À faire:
A: Reproduis le passage de la critique en commençant aux mots « Le gros problème » et en t'arrêtant après les mots « insipides les enjeux. ».
B: Mets à jour les lignes des entrées en commençant à celle qui contient « collector number: 1746 » et en t'arrêtant après celle qui contient « locality: Grown at » : remplace « locality » par « place » et laisse tout le reste identique. Ne rends que ces lignes.

Extrait:
◇ ◇ ◇ ◇
L’affiche en promettait, des choses: le léopard, créature voluptueuse, mais aussi féroce, semblait représenter la fusion de l’érotisme et de l’horreur, Nastassja tentait avec son regard concupiscent et ses lèvres entr’ouvertes. C’est au charme de l’affiche en effet, et à la lecture d’un synopsis alléchant, présentant le remake comme une relecture osée mais logique de l’original, que j’ai choisi ce film dans la filmographie de Kinski, pensant tenir là peut-être une gemme négligée.

Voyant la durée conséquente, je me suis dit: «il doit donc avoir des choses à dire»... Monumentale erreur. Mal et bizarrement construit, il étale ses éléments intéressants entre des scènes chiantes et niaises et inutiles, détournant de l’intention apparente de montrer la condition tragique de ce peuple des chats. J’ai dû le voir en 2 fois, la première fois étant dangereusement près de m’endormir, et pas beaucoup plus emballé la seconde.

Super génial quand le frère disparaît le quart du film, pour permettre le développement de l’«histoire d’amour» (entre guillemets parce que je n’ai vu ni de l’amour ni du désir entre Irena et Oliver (le bg)), développement qui se focalise surtout sur la vie peu passionnante des trois employés de zoo, comprenant 2 beaux gosses et une chaudasse qui cache son jeu (sauf pour une scène de plan nichon gratuit: je ne soupçonnais pas que le film descendrait jusque là). Peu passionnante la vie, non parce que je m’en foutais et voulais voir l’histoire principale, mais parce que le scénario ne s’embarrasse de donner de la consistance à aucun personnage; au final, on ne sait rien de personne, tous évoluent dans le flou, les acteurs se dépatouillant comme ils le peuvent. Résultat: le charisme naturel ainsi que l’intensité sauvent Malcolm McDowell, Nastassja est niaisement quelconque, de même son prince, pauvre célibataire au cœur fragile, Alice (l’employée du zoo) est juste barbante avec sa jalousie, le seul trait qu’on connaît d’elle...

Le gros problème est qu’on se demande au moins pendant une bonne heure où va le film. Au début, prologue très beau, puis présentation des personnages Irena et Paul, le frère semble être bien suspectement attiré vers la sœur, puis en se transformant en léopard il tue une prostituée. Et disparaît. Une histoire peu engageante suit, entre une pseudo-enquête molle et le creux de relations entre protagonistes. Puis brusquement l’autre histoire réapparaît, au terme d’une ellipse qui laisse rêveur, puisque le film se déroulait normalement jusqu’alors. À partir de là, des ellipses une scène sur deux, et le tout apparaît haché et servi à la hâte. La fin, quoique au fond adéquate, ne comporte aucun climax (sauf peut-être celui du personnage de Nastassja, et encore), le manque d’atmosphère rendant insipides les enjeux.
◇ ◇ ◇ ◇
Données fournies:
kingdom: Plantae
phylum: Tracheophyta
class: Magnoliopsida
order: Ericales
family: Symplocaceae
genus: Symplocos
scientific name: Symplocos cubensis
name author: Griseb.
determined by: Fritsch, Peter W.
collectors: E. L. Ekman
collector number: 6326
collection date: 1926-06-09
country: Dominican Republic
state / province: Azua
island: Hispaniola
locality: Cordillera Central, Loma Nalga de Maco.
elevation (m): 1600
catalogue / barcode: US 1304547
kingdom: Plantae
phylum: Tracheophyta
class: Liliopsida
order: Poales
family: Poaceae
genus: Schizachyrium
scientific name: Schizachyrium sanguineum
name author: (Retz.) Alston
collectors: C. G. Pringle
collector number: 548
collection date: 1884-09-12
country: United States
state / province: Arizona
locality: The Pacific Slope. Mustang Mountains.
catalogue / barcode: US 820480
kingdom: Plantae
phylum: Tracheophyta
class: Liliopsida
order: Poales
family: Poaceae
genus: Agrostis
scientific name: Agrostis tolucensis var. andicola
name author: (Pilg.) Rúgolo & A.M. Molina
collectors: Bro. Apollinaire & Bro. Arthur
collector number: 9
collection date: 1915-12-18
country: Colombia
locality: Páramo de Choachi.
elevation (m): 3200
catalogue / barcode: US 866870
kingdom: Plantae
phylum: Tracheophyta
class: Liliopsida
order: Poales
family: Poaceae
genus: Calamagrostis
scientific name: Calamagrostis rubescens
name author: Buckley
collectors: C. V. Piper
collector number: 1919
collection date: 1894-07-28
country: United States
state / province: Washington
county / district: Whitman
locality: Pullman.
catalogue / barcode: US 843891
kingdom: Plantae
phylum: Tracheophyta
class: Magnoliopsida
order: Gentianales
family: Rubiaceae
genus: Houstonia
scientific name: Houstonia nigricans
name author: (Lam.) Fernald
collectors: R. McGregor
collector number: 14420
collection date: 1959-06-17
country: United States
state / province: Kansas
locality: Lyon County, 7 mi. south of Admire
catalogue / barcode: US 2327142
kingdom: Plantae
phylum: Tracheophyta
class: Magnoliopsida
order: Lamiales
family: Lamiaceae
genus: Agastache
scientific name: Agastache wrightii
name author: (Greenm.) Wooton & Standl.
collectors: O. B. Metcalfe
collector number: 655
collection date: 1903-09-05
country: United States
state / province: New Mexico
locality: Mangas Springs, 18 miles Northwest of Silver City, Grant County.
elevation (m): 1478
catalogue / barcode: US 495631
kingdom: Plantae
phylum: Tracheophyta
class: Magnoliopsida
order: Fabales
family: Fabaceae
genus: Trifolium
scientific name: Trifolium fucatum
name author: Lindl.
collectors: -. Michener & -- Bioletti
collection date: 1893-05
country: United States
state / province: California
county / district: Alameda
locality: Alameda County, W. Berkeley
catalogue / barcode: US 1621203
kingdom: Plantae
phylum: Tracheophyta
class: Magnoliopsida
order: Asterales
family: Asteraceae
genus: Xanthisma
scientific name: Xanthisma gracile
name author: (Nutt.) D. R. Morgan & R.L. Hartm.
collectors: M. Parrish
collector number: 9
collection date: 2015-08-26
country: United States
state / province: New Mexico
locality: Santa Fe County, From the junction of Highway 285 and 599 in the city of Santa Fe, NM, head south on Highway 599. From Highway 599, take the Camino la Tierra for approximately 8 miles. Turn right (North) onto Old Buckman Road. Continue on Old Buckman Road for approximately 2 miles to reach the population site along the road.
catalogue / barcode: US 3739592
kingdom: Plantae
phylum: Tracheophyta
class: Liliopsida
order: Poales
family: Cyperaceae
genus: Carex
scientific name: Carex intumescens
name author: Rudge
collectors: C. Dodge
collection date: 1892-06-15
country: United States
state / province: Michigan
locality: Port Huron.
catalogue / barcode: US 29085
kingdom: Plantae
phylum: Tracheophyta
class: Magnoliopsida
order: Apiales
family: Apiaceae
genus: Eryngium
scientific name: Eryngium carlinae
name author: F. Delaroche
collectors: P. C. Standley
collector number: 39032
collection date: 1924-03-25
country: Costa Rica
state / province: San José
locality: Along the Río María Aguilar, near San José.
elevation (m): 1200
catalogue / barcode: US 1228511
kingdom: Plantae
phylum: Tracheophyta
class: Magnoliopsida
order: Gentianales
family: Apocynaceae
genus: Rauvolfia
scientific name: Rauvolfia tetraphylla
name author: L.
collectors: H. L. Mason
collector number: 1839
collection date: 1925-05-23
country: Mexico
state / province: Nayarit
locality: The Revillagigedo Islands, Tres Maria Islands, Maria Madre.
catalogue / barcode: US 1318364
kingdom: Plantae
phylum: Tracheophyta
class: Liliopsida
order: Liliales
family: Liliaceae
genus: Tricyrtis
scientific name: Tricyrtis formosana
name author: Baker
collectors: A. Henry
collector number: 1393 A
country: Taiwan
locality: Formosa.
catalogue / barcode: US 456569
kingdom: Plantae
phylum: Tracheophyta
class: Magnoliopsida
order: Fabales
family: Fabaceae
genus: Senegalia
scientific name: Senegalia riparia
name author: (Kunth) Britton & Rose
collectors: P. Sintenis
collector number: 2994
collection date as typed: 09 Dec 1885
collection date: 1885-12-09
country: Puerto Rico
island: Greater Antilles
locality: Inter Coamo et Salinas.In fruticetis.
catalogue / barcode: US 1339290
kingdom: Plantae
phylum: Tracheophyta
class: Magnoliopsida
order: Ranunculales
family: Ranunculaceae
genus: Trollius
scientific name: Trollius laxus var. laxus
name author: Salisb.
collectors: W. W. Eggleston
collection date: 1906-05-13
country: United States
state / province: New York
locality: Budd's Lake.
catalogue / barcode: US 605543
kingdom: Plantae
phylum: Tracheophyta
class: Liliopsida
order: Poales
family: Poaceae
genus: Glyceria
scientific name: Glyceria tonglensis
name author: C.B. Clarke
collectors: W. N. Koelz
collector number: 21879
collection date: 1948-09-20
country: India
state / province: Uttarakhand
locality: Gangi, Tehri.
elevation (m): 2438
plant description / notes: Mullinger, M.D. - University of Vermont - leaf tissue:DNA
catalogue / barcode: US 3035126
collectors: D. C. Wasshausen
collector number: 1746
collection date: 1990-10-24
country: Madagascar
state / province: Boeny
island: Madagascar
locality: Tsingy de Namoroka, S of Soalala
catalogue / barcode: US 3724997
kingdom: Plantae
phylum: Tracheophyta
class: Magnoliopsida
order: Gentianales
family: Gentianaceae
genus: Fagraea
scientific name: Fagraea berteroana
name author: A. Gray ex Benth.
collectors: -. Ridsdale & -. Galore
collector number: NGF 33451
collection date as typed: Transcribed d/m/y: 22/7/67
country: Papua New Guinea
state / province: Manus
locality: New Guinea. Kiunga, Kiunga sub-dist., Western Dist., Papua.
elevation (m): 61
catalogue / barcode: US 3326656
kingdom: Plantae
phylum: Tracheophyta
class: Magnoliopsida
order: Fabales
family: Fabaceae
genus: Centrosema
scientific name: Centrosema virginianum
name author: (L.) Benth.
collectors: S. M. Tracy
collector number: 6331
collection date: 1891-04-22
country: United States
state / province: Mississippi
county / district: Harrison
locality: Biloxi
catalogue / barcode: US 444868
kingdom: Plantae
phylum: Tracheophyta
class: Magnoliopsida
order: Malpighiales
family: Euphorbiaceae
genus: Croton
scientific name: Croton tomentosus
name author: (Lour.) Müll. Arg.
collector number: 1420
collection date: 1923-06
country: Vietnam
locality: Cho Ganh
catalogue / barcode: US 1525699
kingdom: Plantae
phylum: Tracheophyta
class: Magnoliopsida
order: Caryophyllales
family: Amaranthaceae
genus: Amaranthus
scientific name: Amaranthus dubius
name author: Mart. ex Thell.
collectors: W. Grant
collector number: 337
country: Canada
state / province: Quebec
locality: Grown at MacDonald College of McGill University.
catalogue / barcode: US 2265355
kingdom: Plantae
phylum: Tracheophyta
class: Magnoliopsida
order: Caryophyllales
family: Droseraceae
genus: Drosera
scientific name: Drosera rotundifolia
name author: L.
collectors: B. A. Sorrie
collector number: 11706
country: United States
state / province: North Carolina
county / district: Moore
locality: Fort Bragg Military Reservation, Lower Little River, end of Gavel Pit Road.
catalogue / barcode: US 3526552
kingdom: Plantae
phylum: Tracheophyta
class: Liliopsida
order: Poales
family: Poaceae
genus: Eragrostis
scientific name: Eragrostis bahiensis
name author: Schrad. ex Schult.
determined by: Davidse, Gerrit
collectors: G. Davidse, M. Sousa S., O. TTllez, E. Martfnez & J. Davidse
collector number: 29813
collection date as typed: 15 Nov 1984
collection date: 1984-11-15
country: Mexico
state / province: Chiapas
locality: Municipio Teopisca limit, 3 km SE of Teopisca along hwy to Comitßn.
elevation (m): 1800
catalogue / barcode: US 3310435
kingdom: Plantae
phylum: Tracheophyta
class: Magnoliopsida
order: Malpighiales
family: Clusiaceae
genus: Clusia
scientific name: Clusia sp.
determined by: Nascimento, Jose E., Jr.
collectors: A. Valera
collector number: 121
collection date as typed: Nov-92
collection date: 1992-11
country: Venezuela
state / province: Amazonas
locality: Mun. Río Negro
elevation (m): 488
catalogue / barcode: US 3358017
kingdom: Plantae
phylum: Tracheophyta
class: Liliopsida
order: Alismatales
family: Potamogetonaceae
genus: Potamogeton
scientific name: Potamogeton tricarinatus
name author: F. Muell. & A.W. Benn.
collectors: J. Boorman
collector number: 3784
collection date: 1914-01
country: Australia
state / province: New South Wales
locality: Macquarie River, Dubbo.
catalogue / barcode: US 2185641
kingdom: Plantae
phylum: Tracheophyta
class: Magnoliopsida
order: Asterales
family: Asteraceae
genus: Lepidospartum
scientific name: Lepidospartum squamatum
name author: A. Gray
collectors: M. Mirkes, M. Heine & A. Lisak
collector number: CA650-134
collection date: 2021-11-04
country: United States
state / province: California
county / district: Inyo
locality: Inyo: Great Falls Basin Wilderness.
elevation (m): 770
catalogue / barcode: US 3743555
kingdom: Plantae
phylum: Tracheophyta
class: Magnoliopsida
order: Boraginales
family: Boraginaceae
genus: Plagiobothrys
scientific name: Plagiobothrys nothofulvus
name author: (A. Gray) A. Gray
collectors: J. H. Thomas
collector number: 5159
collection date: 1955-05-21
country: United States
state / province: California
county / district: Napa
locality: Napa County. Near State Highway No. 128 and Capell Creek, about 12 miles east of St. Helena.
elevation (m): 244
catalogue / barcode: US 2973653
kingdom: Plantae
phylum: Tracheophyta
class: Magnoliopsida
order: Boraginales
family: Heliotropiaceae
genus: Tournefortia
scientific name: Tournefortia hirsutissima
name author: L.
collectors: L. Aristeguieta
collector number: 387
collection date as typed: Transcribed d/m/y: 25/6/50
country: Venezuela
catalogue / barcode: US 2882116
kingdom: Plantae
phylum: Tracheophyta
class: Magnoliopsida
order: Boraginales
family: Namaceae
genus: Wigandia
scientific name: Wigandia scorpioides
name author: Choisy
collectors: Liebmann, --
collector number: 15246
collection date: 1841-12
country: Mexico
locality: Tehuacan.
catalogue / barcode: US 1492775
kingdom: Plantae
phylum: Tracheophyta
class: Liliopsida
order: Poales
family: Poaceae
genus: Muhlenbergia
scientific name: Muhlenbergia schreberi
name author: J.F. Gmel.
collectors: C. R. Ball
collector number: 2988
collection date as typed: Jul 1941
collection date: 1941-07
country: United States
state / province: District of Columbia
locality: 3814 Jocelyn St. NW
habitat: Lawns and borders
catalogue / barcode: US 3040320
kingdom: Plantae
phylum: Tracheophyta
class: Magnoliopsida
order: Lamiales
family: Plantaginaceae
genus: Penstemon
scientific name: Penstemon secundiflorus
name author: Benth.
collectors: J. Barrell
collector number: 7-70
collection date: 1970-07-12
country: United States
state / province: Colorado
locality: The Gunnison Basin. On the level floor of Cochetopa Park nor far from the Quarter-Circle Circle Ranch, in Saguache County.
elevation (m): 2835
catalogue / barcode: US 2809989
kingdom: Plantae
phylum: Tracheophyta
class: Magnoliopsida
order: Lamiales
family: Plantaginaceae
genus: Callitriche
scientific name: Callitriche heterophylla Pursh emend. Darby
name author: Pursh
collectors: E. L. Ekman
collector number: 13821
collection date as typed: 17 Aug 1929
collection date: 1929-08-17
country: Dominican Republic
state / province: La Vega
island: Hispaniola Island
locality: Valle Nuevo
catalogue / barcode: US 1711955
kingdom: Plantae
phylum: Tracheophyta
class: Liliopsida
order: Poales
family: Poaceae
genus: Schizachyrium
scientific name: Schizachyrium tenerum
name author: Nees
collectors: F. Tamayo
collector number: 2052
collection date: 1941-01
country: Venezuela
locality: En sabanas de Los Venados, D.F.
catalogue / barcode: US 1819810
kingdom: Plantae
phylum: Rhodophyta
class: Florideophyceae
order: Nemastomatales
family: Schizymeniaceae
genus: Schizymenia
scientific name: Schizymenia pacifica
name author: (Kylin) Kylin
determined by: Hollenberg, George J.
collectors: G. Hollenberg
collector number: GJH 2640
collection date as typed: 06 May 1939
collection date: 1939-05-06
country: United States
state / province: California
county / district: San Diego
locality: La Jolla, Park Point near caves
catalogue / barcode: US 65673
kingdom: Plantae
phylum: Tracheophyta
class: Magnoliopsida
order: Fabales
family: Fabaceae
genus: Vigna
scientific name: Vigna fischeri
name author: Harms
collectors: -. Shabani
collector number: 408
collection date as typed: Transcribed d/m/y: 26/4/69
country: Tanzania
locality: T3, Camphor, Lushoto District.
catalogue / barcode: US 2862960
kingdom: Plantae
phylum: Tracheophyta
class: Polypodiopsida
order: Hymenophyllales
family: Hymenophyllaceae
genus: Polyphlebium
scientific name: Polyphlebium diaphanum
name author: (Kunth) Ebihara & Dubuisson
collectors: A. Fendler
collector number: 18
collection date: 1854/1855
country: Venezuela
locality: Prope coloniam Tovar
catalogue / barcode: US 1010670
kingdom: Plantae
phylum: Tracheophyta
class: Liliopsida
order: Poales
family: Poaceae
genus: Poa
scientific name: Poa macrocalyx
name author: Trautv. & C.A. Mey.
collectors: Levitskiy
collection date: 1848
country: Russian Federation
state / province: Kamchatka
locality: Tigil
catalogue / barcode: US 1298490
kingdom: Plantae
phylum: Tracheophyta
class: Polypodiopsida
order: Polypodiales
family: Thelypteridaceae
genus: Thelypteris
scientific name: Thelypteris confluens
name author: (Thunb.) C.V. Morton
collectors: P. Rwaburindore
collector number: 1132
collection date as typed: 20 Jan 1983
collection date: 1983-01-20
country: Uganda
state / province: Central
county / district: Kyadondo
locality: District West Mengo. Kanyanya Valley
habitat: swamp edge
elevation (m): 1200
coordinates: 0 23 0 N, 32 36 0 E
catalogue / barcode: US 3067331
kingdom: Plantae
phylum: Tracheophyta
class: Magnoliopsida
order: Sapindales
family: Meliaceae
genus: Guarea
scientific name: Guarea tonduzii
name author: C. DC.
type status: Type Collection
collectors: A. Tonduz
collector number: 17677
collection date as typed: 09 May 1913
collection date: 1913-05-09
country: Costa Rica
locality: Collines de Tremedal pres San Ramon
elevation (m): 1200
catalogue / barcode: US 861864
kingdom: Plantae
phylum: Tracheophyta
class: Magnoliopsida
◇ ◇ ◇ ◇
Corrigé:
A:
Le gros problème est qu’on se demande au moins pendant une bonne heure où va le film. Au début, prologue très beau, puis présentation des personnages Irena et Paul, le frère semble être bien suspectement attiré vers la sœur, puis en se transformant en léopard il tue une prostituée. Et disparaît. Une histoire peu engageante suit, entre une pseudo-enquête molle et le creux de relations entre protagonistes. Puis brusquement l’autre histoire réapparaît, au terme d’une ellipse qui laisse rêveur, puisque le film se déroulait normalement jusqu’alors. À partir de là, des ellipses une scène sur deux, et le tout apparaît haché et servi à la hâte. La fin, quoique au fond adéquate, ne comporte aucun climax (sauf peut-être celui du personnage de Nastassja, et encore), le manque d’atmosphère rendant insipides les enjeux.

B:
collector number: 1746
collection date: 1990-10-24
country: Madagascar
state / province: Boeny
island: Madagascar
place: Tsingy de Namoroka, S of Soalala
catalogue / barcode: US 3724997
kingdom: Plantae
phylum: Tracheophyta
class: Magnoliopsida
order: Gentianales
family: Gentianaceae
genus: Fagraea
scientific name: Fagraea berteroana
name author: A. Gray ex Benth.
collectors: -. Ridsdale & -. Galore
collector number: NGF 33451
collection date as typed: Transcribed d/m/y: 22/7/67
country: Papua New Guinea
state / province: Manus
place: New Guinea. Kiunga, Kiunga sub-dist., Western Dist., Papua.
elevation (m): 61
catalogue / barcode: US 3326656
kingdom: Plantae
phylum: Tracheophyta
class: Magnoliopsida
order: Fabales
family: Fabaceae
genus: Centrosema
scientific name: Centrosema virginianum
name author: (L.) Benth.
collectors: S. M. Tracy
collector number: 6331
collection date: 1891-04-22
country: United States
state / province: Mississippi
county / district: Harrison
place: Biloxi
catalogue / barcode: US 444868
kingdom: Plantae
phylum: Tracheophyta
class: Magnoliopsida
order: Malpighiales
family: Euphorbiaceae
genus: Croton
scientific name: Croton tomentosus
name author: (Lour.) Müll. Arg.
collector number: 1420
collection date: 1923-06
country: Vietnam
place: Cho Ganh
catalogue / barcode: US 1525699
kingdom: Plantae
phylum: Tracheophyta
class: Magnoliopsida
order: Caryophyllales
family: Amaranthaceae
genus: Amaranthus
scientific name: Amaranthus dubius
name author: Mart. ex Thell.
collectors: W. Grant
collector number: 337
country: Canada
state / province: Quebec
place: Grown at MacDonald College of McGill University.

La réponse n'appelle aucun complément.